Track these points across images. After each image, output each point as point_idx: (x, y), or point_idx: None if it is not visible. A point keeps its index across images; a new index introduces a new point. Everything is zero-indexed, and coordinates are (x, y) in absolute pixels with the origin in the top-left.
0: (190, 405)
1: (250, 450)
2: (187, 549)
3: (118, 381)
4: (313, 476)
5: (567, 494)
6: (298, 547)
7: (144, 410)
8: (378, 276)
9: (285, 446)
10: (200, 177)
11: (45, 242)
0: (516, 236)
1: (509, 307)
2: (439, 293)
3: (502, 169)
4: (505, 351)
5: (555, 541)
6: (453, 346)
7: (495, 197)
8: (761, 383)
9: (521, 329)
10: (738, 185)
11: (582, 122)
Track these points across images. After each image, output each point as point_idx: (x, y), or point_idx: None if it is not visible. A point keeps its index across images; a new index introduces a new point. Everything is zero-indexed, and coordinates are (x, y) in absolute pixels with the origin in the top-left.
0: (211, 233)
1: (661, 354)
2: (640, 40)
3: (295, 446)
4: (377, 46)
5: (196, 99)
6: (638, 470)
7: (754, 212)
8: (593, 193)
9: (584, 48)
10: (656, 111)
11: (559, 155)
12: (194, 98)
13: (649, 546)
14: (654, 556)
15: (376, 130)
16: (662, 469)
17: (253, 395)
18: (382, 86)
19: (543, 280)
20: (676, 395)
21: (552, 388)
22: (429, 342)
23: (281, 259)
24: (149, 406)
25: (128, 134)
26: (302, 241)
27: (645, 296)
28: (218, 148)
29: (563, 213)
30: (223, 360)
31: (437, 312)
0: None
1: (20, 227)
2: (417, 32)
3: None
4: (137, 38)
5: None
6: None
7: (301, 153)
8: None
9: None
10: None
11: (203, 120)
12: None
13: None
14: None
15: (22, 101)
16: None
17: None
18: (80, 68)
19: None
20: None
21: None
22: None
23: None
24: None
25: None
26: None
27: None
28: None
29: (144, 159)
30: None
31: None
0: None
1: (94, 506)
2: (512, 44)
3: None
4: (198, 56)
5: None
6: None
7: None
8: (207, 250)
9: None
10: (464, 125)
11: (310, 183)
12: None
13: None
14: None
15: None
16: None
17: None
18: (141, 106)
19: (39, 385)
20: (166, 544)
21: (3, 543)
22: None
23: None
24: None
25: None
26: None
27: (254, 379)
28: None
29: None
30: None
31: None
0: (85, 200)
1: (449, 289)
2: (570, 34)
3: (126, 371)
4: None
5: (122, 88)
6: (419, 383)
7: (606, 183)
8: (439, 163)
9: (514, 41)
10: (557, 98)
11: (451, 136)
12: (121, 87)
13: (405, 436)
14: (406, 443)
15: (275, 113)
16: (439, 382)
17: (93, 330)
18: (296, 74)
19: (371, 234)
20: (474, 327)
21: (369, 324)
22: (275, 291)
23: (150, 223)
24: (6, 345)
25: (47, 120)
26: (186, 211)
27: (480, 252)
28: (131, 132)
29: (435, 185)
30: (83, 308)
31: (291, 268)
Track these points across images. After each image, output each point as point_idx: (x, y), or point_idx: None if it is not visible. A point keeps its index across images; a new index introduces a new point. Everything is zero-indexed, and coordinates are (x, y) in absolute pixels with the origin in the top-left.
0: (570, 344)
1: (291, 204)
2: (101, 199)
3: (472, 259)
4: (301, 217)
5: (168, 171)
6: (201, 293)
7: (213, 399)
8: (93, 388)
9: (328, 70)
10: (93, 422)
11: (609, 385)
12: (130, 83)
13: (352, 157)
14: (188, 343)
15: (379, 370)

______________________________

*WHAT IS REQUIRED:* Set down the lines above, from the very first one through the line that contains "11: (582, 122)", with both ends included and every character kept the same.

*FULL SOLUTION:*
Track these points across images. After each image, output each point as point_idx: (x, y), or point_idx: None if it is not visible. A point keeps its index across images; a new index introduces a new point. Everything is zero-indexed, and coordinates are (x, y) in absolute pixels with the origin in the top-left.
0: (190, 405)
1: (250, 450)
2: (187, 549)
3: (118, 381)
4: (313, 476)
5: (567, 494)
6: (298, 547)
7: (144, 410)
8: (378, 276)
9: (285, 446)
10: (200, 177)
11: (45, 242)
0: (516, 236)
1: (509, 307)
2: (439, 293)
3: (502, 169)
4: (505, 351)
5: (555, 541)
6: (453, 346)
7: (495, 197)
8: (761, 383)
9: (521, 329)
10: (738, 185)
11: (582, 122)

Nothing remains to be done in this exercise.